Waves of emotion

Waves of emotions swelling up in my brain, or perhaps my heart, and spilling over down, down, down through the nerves and fibers to connect with my fingers and the typing begins.

Tonight we have the flu and the internet is out, so we look at pictures on my phone. Pictures of you, Scott; your gentle, ever smiling face with eyes that turn down at the edges and always made you look like a puppy. So endearing always, and forever. We watch as the mistake I made in taking photos in the “live” mode turns out to be the blessing of watching you move your well-muscled arms in the rhythmic beat of the kayak’s paddle. Watching Amaya skip along through the early summer fields in their riot of lupine, to catch up to you and hand you a bouquet of them, each carefully chosen to please her most beloved Daddy. In fact, I am struck by how many pictures capture this special love between littlest daughter and adoring Dad. My heart clenches in my chest as I hear her soft sobbing beside me as we gaze together at the so recent, but forever gone, images. Those giant emerald eyes, awash with tears, gazing up at me, looking for something I don’t know if I have left. I dig down deep to try to find something to cling to, to give me inner strength. Like someone lost amidst a violent, turbulent sea. I grasp wildly and my hand comes to alight on something; a log, or a piece of a broken jetsam, and my fingers close tightly and desperately around it. It is a prayer, or perhaps more exactly, a plea, and I hear it echoing, ebbing and flowing, making its way upward to emerge from its watery depths with a choking breath. It starts low, quiet, almost guttural, and builds in intensity and passion until it screams from my lips uninvited. Why? Why? Why?

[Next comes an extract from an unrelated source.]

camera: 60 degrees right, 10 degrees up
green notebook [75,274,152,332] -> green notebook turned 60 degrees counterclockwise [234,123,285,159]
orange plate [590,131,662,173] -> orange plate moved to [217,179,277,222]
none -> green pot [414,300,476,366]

But I already know the answer because it was an answer to a prayer; His wanting to die without any pain, without being disease ridden, or without part of his body or his mind, working. He wanted it to happen quickly. He wanted to go with me, but if that wasn’t possible, he wanted to go first. I told him no; I was the weak one. He was so strong, and brave, and capable. But no, I am glad he didn’t have to go through this monstrous thing of being left behind. I hear His words everywhere; in everything I read, and from the preacher, and from my kids and my friends. Jesus is with me, but I still feel incapable of life.

Avari is leaving in a couple days. Jake and Alli are coming for her and her little dog, Lollie. Buddy, Amays’s bearded dragon, left yesterday to live with his “Dad”, Amaya’s friend, Ben. They decided on a shared custody arrangement. Trying to imagine how to get the old Newfie, Sera, down to Indiana to live her last couple years with Abby. Ultimately, it will just be my old dog Bandit, and Scott’s old cat, Tiggy, and I. It had to be done, but I thank God I’m too numb to feel it; the fragments of my family that were left when he left, falling apart, being caught up by breaths of wind, and carried away. Amaya clings to my side, following me everywhere like a little shadow, or an abandoned puppy. She still finds something left in me to cling to, to find comfort in, to find safety and security and familiarity. Is there?

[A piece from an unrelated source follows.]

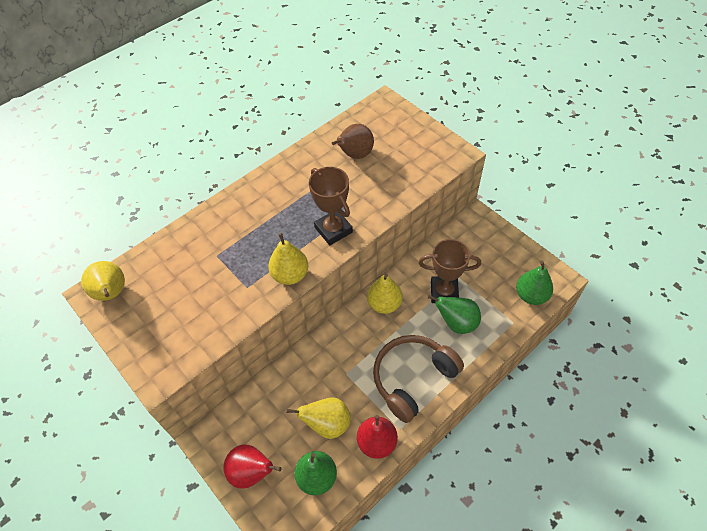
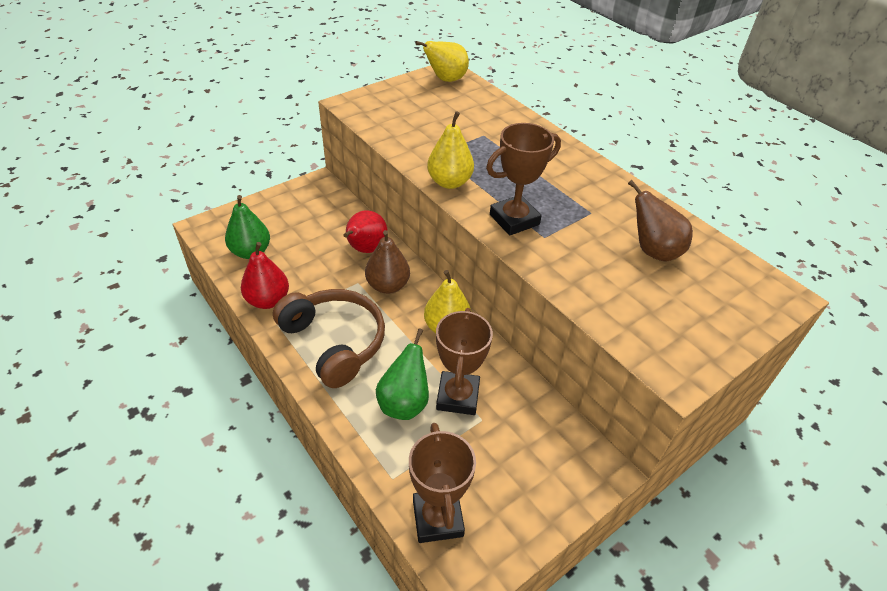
camera: 90 degrees right, 10 degrees down
red pear [223,444,282,489] -> red pear moved to [343,211,387,253]
yellow pear [286,397,351,439] -> none
green pear [516,261,553,305] -> brown trophy [409,423,476,543]
none -> brown pear [365,230,410,294]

I am no longer capable, even of the work of healing I love so much. Something happened that hamstrung me, a word spoken out of turn, and now I limp into the clinic each of my remaining days praying I can be of service to help heal, and make whole again, my patients whom I love so dearly. But I fear, instead, they are pouring into me. They with their angry, grieving, fearful tears are as bereft as I am. We cling to each other, trying to express what each has meant to the other in an ever shortening moment in time. Minutes we were sure we had for times, time, and half a time, now slipping through the hourglass more and more rapidly as fewer and fewer grains remain.

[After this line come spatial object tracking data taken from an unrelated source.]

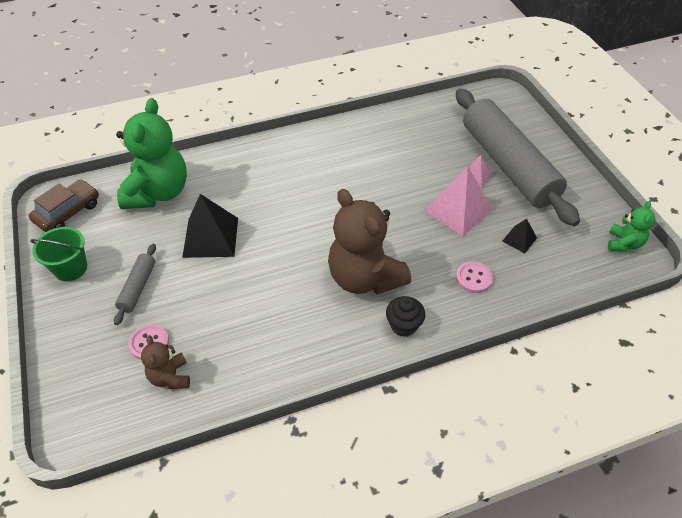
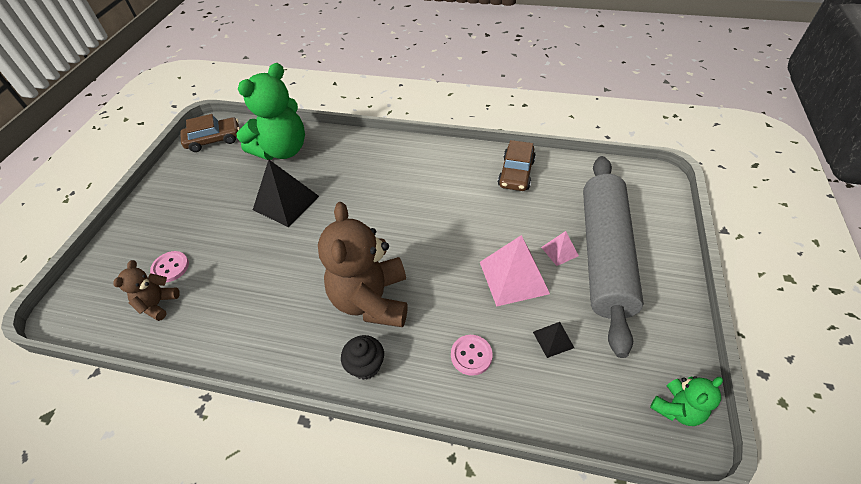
camera: 35 degrees right, 0 degrees up
green bucket [30,227,87,281] -> none
grey rolling pin [114,244,156,325] -> none
none -> brown car [498,140,536,191]

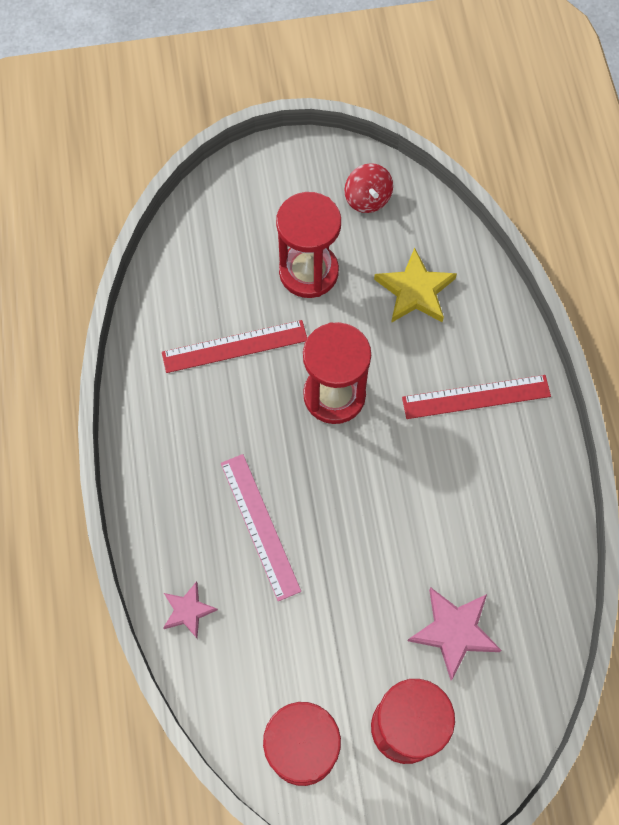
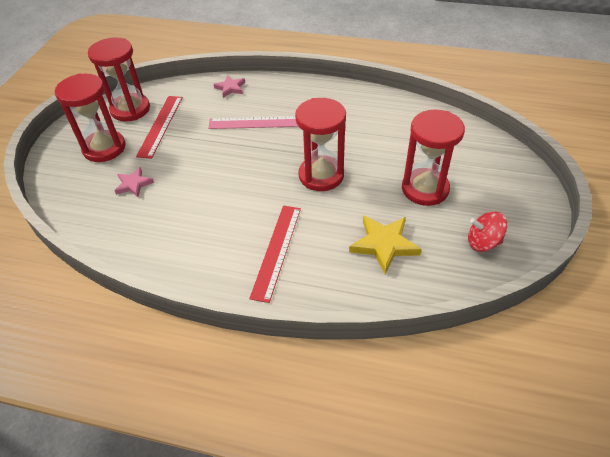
camera: 115 degrees right, 20 degrees down
red ruler [162,320,307,373] -> red ruler moved to [136,96,183,159]
pink star [408,587,502,680] -> pink star [114,167,154,197], size x0.62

I hate to go. I love this rugged, wild, beautiful place. I love what God has done through me at this isolated little clinic, but there is no doubting it is over. And so I lay in bed in the dark with tears trickling down the sides of my face, staring at the ceiling instead of packing things up. I don’t want to get up and cook dinner, or sweep, or clean, or even read a bedtime story. I don’t want to shower, or wash my hair or put clean clothes out for the morning. It still stuns me to see the sun rise each morning, even though life as I knew it is so desperately, awfully, painfully over. I don’t want to pray, but that’s OK with Him as He sits quietly by my side anyway, Jesus that is. He loves me. He cries too.